Recorded data:
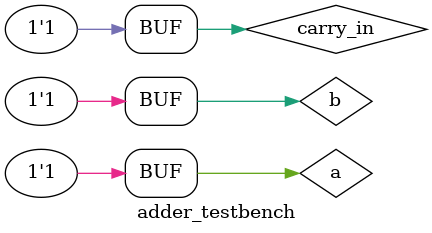
<source format=v>
`define DELAY 20
module adder_testbench();
	reg a, b, carry_in;
	wire sum, carry_out;
	
	adder add(sum, carry_out, carry_in, a, b);
	
	initial begin
		a = 1'b0; b = 1'b0; carry_in = 1'b0;
		#`DELAY;
		a = 1'b0; b = 1'b0; carry_in = 1'b1;
		#`DELAY;
		a = 1'b0; b = 1'b1; carry_in = 1'b0;
		#`DELAY;
		a = 1'b0; b = 1'b1; carry_in = 1'b1;
		#`DELAY;
		a = 1'b1; b = 1'b0; carry_in = 1'b0;
		#`DELAY;
		a = 1'b1; b = 1'b0; carry_in = 1'b1;
		#`DELAY;
		a = 1'b1; b = 1'b1; carry_in = 1'b0;
		#`DELAY;
		a = 1'b1; b = 1'b1; carry_in = 1'b1;
	end
	
	initial begin
		$monitor("time = %2d, a =%1b, b=%1b, carry_in=%1b, sum=%1b, carry_out=%1b", $time, a, b, carry_in, sum, carry_out);
	end
 
endmodule
</source>
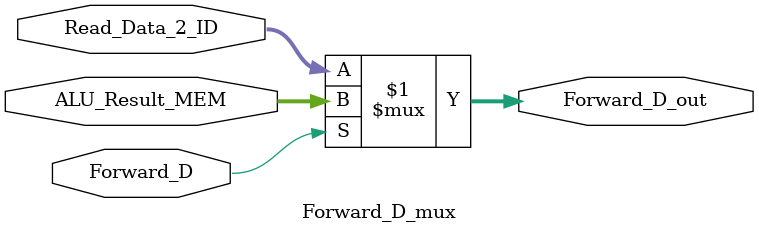
<source format=v>


module Forward_D_mux(
		input [31:0]  Read_Data_2_ID,
		input [31:0]  ALU_Result_MEM,
		input			  Forward_D,
		output [31:0] Forward_D_out
);

assign Forward_D_out = Forward_D ? ALU_Result_MEM : Read_Data_2_ID;

endmodule
</source>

■ WORK TO COMPLETE
If a line in the records above holds the string "input", copy it out.

■ EXERCISE RESULT
		input [31:0]  Read_Data_2_ID,
		input [31:0]  ALU_Result_MEM,
		input			  Forward_D,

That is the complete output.